Since the “cloud” has quickly become an everyday topic at our office, we have tried out a plethora of cloud-based storage services. Sometimes we even have a hard time finding which cloud we have put our files on. The more clouds we get, the more inclement our moods are. The fix-all organizational tool that the cloud purports to be has discombobulated our lives and fragmented our minds and documents. It was easy when you knew, “Damn, that file is at home on the computer.” Now, the question is, is that document on Box.net, Dropbox, Amazon Cloud Drive, Evernote, iCloud, iWork––or maybe it’s on the Fuji copier? We don’t need a new cloud, we need an atmosphere to keep all of our clouds in one place. Our network administrators are turning into meteorologists, and we all know what their accuracy rates are…
Regardless, Fuji Xerox has launched a cloud-based document collaboration tool that interfaces directly with its copiers. While I think this is great selling tool, couldn’t Fuji Xerox just integrate this into one of the existing could storage solutions? The apparent answer is no, it needed its own cloud, and presumably that is what everyone else has concluded. Don’t get me wrong––I think the cloud is an amazing tool. It has made my life easier in so many ways. But it could still be simpler. The market is being diluted with too many free services that are trying to catch everything in one basket. I’d rather pay for something that handled all of my cloud-based needs.
Fuji Xerox could be onto something here. It is the first in the mainstream market to integrate cloud-based storage and collaboration with its production workflow in the copiers. The power that this will bestow onto users is great. Being able to modify documents seconds before they hit the press is a great selling point. But does this make sense in the real world?

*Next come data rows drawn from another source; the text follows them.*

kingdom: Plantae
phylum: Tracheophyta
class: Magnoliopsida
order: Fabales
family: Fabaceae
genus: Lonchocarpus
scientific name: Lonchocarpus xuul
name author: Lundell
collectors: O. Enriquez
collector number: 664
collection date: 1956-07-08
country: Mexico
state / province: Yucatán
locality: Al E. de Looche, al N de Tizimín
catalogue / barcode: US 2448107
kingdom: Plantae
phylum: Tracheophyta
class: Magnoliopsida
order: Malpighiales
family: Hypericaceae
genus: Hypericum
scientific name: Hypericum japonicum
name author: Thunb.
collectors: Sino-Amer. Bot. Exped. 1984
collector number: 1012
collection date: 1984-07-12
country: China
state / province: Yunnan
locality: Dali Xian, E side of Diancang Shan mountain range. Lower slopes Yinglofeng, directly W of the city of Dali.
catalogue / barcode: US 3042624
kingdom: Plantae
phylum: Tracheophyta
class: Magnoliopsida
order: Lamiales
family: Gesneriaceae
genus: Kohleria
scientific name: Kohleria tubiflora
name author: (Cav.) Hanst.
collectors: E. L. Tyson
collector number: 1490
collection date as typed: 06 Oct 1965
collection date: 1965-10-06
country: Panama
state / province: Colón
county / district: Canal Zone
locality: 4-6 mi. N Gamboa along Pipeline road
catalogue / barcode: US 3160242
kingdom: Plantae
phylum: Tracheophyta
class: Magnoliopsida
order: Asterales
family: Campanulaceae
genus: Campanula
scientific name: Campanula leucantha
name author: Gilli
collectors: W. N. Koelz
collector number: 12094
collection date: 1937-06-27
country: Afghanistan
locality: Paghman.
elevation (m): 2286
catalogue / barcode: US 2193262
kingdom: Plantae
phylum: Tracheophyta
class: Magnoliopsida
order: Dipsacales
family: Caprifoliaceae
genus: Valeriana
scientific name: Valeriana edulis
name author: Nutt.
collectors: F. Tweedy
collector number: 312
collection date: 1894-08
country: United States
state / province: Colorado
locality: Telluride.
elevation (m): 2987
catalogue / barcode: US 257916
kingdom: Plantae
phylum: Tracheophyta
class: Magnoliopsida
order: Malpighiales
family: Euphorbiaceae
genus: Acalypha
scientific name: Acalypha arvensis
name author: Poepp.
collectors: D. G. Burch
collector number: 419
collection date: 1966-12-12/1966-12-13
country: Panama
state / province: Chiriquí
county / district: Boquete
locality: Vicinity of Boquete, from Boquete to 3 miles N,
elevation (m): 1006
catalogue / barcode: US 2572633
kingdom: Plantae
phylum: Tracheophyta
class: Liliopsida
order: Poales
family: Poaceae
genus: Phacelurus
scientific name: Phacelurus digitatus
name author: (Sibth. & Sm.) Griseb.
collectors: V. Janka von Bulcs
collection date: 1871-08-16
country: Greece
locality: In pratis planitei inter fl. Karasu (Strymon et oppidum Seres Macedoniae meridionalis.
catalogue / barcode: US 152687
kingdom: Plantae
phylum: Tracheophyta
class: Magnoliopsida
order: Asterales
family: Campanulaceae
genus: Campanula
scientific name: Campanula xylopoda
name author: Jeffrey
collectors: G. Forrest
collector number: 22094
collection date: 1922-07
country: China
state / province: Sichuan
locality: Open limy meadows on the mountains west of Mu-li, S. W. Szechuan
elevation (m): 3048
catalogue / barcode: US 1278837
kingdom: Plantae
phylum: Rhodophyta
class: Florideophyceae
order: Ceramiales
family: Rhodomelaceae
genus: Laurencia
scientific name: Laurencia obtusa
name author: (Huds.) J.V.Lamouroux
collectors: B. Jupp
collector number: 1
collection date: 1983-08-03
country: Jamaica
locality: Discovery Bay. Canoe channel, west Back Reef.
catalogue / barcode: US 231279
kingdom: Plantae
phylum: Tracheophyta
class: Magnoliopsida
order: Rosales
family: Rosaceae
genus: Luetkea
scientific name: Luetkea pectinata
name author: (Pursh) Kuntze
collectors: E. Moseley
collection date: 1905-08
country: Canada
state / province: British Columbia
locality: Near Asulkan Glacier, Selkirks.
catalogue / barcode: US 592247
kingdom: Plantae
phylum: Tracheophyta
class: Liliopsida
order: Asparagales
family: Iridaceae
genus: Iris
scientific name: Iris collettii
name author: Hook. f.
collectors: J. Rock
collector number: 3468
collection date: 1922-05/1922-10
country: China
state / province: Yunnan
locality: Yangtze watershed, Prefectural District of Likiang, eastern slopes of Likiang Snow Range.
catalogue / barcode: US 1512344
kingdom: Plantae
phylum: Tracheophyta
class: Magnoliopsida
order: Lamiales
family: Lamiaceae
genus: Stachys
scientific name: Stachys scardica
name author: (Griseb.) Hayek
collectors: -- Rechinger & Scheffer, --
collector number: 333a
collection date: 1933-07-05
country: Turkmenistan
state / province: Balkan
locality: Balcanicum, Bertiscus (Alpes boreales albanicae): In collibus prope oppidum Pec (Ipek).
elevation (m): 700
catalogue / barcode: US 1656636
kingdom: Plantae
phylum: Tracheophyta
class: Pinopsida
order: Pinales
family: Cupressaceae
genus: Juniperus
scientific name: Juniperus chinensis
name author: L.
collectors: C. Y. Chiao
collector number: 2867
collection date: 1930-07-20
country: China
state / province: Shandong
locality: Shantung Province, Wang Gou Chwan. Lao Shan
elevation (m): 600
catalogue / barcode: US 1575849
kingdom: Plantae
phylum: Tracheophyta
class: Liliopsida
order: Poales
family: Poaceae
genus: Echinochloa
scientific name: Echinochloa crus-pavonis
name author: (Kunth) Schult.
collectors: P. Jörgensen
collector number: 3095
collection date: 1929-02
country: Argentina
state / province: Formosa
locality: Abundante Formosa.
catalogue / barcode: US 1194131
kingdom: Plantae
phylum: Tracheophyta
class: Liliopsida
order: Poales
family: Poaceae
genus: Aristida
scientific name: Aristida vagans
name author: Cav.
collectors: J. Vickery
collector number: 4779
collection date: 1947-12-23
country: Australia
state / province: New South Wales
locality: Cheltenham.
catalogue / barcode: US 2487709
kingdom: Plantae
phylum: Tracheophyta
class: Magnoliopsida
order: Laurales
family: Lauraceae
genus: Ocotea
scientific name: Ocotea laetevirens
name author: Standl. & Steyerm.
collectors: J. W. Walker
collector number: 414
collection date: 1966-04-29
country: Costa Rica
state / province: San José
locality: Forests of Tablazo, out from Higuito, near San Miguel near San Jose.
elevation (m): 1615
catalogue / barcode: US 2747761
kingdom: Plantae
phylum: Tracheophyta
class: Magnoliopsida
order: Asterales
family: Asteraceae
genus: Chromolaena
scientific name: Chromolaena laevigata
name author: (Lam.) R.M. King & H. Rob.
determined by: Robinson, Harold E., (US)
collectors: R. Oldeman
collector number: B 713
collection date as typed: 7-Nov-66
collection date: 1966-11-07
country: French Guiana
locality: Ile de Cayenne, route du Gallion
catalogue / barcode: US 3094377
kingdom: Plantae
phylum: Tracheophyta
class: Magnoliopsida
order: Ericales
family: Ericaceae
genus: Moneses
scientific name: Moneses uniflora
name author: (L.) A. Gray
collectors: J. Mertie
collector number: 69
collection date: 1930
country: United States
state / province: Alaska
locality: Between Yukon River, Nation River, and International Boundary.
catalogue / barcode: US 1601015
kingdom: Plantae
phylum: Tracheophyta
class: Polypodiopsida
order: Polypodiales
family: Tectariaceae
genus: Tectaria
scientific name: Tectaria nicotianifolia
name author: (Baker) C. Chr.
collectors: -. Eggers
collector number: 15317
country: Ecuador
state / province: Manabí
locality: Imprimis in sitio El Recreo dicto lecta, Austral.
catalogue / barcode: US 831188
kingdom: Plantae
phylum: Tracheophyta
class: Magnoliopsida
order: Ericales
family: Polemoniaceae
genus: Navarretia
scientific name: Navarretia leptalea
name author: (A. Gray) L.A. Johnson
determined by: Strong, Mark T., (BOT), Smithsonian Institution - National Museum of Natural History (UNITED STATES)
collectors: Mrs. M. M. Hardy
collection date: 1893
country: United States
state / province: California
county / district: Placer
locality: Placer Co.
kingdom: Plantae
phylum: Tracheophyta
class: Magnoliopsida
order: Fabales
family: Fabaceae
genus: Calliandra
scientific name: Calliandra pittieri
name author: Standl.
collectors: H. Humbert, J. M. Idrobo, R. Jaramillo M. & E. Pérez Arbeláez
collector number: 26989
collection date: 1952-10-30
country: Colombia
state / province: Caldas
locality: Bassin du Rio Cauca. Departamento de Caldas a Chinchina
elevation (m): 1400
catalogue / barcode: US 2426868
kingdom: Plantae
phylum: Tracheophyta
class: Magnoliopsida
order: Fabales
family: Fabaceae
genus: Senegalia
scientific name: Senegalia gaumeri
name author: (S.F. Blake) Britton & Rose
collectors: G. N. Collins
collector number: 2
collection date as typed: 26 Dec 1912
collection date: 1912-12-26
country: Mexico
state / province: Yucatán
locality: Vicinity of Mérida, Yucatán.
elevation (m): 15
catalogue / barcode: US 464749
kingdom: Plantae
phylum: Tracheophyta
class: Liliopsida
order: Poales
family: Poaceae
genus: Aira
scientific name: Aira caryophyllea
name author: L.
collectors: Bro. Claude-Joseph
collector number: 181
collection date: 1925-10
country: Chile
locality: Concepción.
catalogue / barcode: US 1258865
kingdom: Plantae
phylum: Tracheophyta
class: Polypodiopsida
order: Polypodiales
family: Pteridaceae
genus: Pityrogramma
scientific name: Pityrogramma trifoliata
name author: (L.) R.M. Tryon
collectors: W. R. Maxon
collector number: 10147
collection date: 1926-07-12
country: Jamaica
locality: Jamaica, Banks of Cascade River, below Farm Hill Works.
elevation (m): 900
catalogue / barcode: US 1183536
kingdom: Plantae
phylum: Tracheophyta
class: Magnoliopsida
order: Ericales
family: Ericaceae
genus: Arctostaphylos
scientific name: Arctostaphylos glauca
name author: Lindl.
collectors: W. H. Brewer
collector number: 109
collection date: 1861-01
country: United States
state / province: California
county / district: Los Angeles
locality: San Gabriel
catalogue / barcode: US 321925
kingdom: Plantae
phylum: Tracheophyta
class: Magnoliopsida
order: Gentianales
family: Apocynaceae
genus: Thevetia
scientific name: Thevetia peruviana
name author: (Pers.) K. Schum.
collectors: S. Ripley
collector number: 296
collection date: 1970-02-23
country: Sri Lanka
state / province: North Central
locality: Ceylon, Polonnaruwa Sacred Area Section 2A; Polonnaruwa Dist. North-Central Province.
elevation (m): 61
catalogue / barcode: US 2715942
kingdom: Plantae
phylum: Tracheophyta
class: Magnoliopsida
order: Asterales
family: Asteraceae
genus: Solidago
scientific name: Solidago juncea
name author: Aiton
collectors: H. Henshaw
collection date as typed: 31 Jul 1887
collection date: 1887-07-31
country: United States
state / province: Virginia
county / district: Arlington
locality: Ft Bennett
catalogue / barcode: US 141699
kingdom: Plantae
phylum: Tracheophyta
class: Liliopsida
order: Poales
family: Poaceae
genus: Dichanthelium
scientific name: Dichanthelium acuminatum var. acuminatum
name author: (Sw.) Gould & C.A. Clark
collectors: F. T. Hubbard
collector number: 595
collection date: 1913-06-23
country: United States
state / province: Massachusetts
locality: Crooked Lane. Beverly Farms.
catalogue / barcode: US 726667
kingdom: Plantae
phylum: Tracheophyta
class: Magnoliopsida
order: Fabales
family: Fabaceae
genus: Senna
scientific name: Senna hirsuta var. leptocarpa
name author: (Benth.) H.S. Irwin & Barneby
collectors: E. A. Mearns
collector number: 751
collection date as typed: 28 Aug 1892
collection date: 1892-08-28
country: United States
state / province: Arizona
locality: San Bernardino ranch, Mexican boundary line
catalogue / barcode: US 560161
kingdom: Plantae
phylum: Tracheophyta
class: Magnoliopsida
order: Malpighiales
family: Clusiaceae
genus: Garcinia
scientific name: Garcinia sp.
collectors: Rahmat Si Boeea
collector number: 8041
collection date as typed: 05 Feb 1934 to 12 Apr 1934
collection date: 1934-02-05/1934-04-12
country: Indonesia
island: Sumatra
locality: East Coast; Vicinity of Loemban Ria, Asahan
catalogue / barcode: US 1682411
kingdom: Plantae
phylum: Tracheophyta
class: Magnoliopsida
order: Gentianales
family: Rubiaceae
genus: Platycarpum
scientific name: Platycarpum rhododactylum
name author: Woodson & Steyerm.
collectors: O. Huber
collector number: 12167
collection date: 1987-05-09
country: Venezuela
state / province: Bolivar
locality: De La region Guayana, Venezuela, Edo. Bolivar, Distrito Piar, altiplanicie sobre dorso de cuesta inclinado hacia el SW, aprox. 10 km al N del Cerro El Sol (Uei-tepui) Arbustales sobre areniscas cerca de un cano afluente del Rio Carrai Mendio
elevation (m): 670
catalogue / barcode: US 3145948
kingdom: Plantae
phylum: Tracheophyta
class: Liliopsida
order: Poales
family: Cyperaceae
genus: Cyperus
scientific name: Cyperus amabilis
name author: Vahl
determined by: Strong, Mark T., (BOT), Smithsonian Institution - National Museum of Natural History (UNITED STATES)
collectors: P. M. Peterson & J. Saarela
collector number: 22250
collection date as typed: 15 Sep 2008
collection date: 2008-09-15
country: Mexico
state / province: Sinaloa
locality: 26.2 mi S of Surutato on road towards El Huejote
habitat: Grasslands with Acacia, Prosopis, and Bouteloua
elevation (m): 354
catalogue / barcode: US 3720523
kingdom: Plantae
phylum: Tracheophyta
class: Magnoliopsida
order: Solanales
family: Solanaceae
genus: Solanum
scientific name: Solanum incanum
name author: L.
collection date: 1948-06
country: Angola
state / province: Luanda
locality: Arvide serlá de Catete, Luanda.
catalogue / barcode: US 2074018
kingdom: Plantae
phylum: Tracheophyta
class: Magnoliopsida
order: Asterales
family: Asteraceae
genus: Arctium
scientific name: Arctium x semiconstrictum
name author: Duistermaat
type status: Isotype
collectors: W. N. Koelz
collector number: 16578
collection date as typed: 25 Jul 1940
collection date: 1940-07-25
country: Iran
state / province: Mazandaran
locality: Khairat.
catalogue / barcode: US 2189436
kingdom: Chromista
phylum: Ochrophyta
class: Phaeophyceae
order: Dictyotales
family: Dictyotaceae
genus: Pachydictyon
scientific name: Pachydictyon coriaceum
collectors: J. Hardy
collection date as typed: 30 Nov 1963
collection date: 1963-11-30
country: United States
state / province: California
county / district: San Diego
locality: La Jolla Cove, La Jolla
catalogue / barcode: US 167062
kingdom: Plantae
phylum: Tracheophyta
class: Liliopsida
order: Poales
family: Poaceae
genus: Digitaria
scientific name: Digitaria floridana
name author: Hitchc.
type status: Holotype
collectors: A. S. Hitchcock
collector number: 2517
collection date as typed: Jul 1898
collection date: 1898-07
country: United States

The implementation of computers, print-ready PDFs, and email has already made the standard RUSH job a nightmare to pull off. In the current workflow, the ease of submitting new files mid-production has led to jobs being “approved” 4–5 times. I can only assume that this will make that worse. However, with the correct procedures in place, there could be success with this product. We will have to wait until Fuji Xerox releases this into the US market to give it its fair trial. Sales started in Japan last Monday, so reviews of this are still very preliminary.
As Jay Alabaster in PCWorld points out, “A myriad of similar online storage services exist, and many such as Dropbox and Evernote can sync with faxes and scanners. But hardware makers are rushing to launch cloud offerings that work seamlessly with their products, as a way to lock in clients and a buffer against commoditization amid falling profit margins.” All I can say is that I couldn’t agree more! Fuji’s service will cost around $45 a month and allow 10 users access to 10 GB of shared storage. The company aims to sell 10,000 contracts for this service per year.
So what is your cloud-sharing service preference? I find myself using Dropbox the most.